According to President Obama, the U.S. plans on using foreign aid to “promote and protect the human rights of lesbian, gay, and transgender persons.” This means that America will ramp up legal, financial, and moral support to gay groups or individuals around the globe who are facing threats. Obama also added that asylum in the U.S. will be offered to people forced to flee homophobic persecutions.
In sub-Saharan Africa, homophobia is widespread and most African countries have come out denouncing Clinton’s initiative. For example, Nigeria reacted so strongly against Clinton’s gay rights speech that it added more anti-gay offenses to the already long list. The current bill states that same-sex kissing in public is punishable by up to 10 years in prison.

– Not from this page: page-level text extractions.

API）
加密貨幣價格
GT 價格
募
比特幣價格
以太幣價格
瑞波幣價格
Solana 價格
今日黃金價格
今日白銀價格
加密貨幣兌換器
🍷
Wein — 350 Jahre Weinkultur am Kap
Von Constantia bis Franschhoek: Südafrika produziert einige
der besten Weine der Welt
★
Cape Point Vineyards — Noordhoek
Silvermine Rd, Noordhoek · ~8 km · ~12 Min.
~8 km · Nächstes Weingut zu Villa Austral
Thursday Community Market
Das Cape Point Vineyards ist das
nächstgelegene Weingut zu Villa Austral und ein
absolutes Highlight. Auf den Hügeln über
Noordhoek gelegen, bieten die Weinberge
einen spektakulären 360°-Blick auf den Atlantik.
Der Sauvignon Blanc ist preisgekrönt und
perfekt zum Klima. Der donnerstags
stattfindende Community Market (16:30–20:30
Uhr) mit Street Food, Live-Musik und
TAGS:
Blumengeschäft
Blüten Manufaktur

Nigeria isn’t the only country with strict anti-gay laws such as this. If they choose not to cooperate with the gay rights agenda of the Obama administration, here is a list of countries that could see a deduction of U.S. foreign assistance, some of which carry the death penalty for homosexuality:
Algeria, Angola, Botswana, Cameroon, Egypt, Gambia, Ghana, Guinea, Lesoto, Liberia, Libya, Malawi, Mauritania, Mauritius, Morocco, Nigeria, Senegal, Sierra, Leone, Somalia, South Sudan, Sudan, Swaziland, Tanzania, Togo, Tunisia, Uganda, Zambia, and Zimbabwe.
“I don’t like her tone, at all,” John Nagenda, senior adviser to Uganda’s president, Yoweri Museveni, told The Christian Science Monitor speaking of Clinton’s speech.

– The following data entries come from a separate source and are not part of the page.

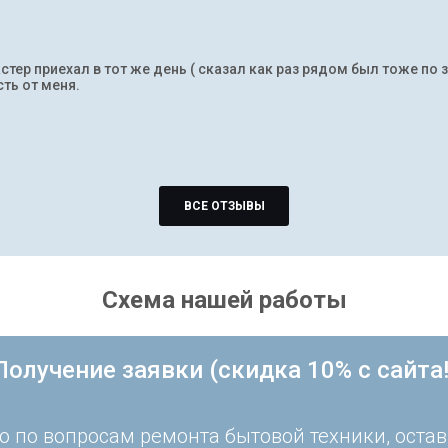
тер приехал в тот же день ( сказал как раз рядом был тоже по 
ть от меня.
ВСЕ ОТЗЫВЫ
Схема нашей работы
Получение заявки (скидка 10% с сайта!
 по вопросам ремонта бытовой техники, остав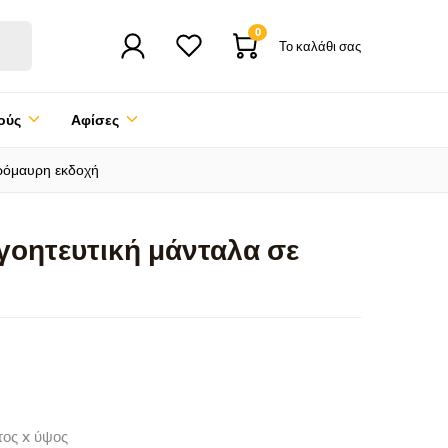
0
Το καλάθι σας
ούς
Αφίσες
ρόμαυρη εκδοχή
γοητευτική μάνταλα σε
τος x ύψος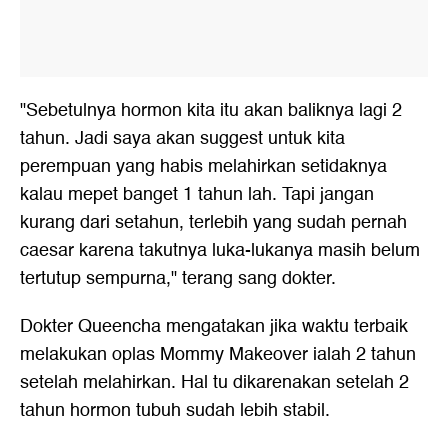
"Sebetulnya hormon kita itu akan baliknya lagi 2
tahun. Jadi saya akan suggest untuk kita
perempuan yang habis melahirkan setidaknya
kalau mepet banget 1 tahun lah. Tapi jangan
kurang dari setahun, terlebih yang sudah pernah
caesar karena takutnya luka-lukanya masih belum
tertutup sempurna," terang sang dokter.
Dokter Queencha mengatakan jika waktu terbaik
melakukan oplas Mommy Makeover ialah 2 tahun
setelah melahirkan. Hal tu dikarenakan setelah 2
tahun hormon tubuh sudah lebih stabil.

“I’m amazed she’s not looking to her own country and lecturing them first, before she comes to say these things which she knows are very sensitive issues in so many parts of the world, not least Africa.”
Nagenda said homosexuality in his country is taboo. “[I]t’s something anathema to Africans, and I can say that this idea of Clinton’s, of Obama’s, is something that will be seen as abhorrent in every country on the continent that I can think of.”

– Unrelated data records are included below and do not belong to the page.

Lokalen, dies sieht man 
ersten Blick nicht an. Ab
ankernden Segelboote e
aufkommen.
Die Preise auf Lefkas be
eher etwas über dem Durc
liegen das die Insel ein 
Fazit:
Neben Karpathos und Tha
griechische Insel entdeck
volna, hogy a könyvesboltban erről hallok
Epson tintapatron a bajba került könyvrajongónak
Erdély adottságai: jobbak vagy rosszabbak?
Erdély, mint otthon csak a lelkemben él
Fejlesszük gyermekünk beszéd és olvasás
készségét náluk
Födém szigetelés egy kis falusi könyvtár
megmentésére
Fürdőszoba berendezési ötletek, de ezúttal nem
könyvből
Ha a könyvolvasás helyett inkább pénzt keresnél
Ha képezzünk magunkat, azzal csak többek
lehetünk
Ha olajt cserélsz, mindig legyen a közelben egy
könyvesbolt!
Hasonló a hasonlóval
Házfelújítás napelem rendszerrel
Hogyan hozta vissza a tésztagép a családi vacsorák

In South and Central America, most headlines regarding the speech took the viewpoint that Obama’s policies have been hijacked, or at least heavily influenced, by gay rights activists.
One headline on the front of Venezuela’s El Universal newspaper reads (translated from Spanish): "The rights of gay, lesbian, bisexual and transgender people are at the heart of [America's] foreign policy." A translated version of the article goes on to imply that this policy shift has something to do with electoral votes for the upcoming 2012 presidential election.
"Obama has taken several policy measures to please the gay rights activists, a key group among voters in the Democratic Party, including the final repeal gay taboo in the Army, putting end a law that barred gays declare their sexual preference," the article reads.
Europe and Asia took a more straightforward news approach to Clinton’s speech, both noting that this may be hard for the U.S. to implement considering a lot of key allies seem to be lacking in the gay rights department, most strikingly Turkey and Saudi Arabia.
There is, perhaps unsurprisingly, not much news coming out of the Middle East region in regards to Clinton’s pro-gay rights speech.